Avviarsi dietro l’autobus è una presa in giro che serve solo a chi comanda per garantirsi la diretta Tv e a infarcirla di spot lucrosi, privando l’automobilismo dei soli sette-otto giri in condizioni semi-estreme (badate: semi estreme, mica pericolose tout court) che avrebbero fatto la differenza, esaltando i men rispetto ai boys.

E invece no. La safety neanche esce a Suzuka 2014 quando c’è un mammuth in pista, con le conseguenze che purtroppo tutti conoscono, ma è la prima a lasciare la linea di partenza a Montecarlo 2016, il solo posto al mondo in cui le gru operano sicure al di là delle barriere e le velocità medie sono le più basse del mondiale, mentre di acqua sull’asfalto non ve n’è un diluvio e i piloti via radio urlano - Hamilton e Magnussen su tutti - a Charlie Whiting il loro sacrosanto diritto di poter e dover correre.

Siamo a questo.

I famelici padroni del vapore in F.1 ambiscono a guadagni impensabili ma rifiutano il concetto di assunzione del rischio d’impresa, molto più di quanto siano disposti a sostenere gli stessi piloti, stavolta mediamente incazzati quanto noi.

Altroché, i pupari del Circus dicono e stombazzano d’offrire lo spettacolo più estremo al mondo, ma lo fanno con la furba e ammosciante prudenza d’un ristoratore della bocciofila.

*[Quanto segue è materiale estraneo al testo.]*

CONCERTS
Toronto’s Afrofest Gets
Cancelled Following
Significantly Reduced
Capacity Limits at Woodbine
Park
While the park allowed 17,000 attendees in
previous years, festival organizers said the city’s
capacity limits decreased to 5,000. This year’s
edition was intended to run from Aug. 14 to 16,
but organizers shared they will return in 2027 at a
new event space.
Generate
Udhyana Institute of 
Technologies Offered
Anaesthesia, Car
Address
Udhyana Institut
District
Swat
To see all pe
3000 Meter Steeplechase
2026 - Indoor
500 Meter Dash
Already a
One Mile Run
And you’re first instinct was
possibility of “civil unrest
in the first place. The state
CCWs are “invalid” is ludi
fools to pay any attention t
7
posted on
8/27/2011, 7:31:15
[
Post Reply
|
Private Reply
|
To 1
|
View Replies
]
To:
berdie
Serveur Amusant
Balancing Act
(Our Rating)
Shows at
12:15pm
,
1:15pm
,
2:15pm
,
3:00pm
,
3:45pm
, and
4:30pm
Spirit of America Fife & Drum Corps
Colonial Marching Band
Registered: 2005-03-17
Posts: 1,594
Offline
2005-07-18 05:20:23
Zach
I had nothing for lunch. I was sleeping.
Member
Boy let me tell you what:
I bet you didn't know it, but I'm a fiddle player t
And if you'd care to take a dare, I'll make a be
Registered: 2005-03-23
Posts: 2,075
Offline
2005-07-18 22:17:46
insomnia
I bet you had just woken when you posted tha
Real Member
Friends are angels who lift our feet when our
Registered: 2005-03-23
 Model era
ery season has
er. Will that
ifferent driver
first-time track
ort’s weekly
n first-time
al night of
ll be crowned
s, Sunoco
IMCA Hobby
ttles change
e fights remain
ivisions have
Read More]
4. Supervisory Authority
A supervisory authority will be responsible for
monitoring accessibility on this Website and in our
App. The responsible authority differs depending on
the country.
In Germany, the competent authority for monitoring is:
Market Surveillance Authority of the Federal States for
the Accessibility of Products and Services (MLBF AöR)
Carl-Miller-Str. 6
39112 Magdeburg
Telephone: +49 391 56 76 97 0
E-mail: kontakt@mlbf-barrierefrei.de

Anni fa Ron Dennis rilasciò una bellissima intervista, pubblicata in Italia da “Il Sole 24 Ore”, nella quale, in sintesi, diceva questo: «Dobbiamo amare e preservare la Formula 1, perché resta una delle rare discipline estreme ancora legalmente praticate nel mondo dello Sport».

Ecco, che sia tuttora uno Sport qualche dubbio l’avrei, ma dopo ieri, che non sia estremo, ne ho e ne abbiamo ulteriore e comprovata certezza.

Intendiamoci, non possiamo cavarcela solo così. La farsesca overture di Monaco 2016 va equamente spartita tra le simpatiche parti in causa.

Dei mammasantissima abbiamo già detto. 

Poi ci sono i piloti. Gente che da un quarto di secolo sta zitta, anzi, peggio, parla sempre facendo blabla e non dicendo mai niente, altrettanto furbamente e remuneratamente tacendo e obbedendo, quasi mai ragionando davvero. Per loro, dopo Senna e Prost, terminati i favolosi Anni 90, sono arrivati malinconicamente gli Anni a 90 gradi.

Quindi ci siamo noi giornalisti. Prevalentemente e  cromosomicamente svizzeri alla Don Abbondio, avendo capito che conviene comportarsi come la Confederazione Elevetica in politica estera: non facciamo le guerre con nessuno, ma alla bisogna, glissando, sappiamo fare affari con tutti.

Infine, terminale della faccenda, è l’appassionato vero, trattato come il tubo d’un lavandino, che dovrebbe ingurgitare tutto e di tutto beotamente felice, pagando caramente il nulla o quasi che gli viene offerto come fosse il sale della terra. 

Obbligato a sopportare anche laiche processioni come quella di Montecarlo, il cui unico miracolo è quello d’offrire uno show inesistente in modo mortificante e privo di rispetto, retroattivamente, perfino nei confronti di tutti coloro che in pista, rischiando tanto e spesso per niente, nei decenni passati hanno contribuito, loro sì, a rendere grande e estrema la F.1.

Quando si comporta così, è il Circus a dimostrare d’avere l’acqua alle caviglie e non certo in pista.

A chi comanda, l’augurio sincero di far qualcosa, prima che salga di livello e gli arrivi alla gola.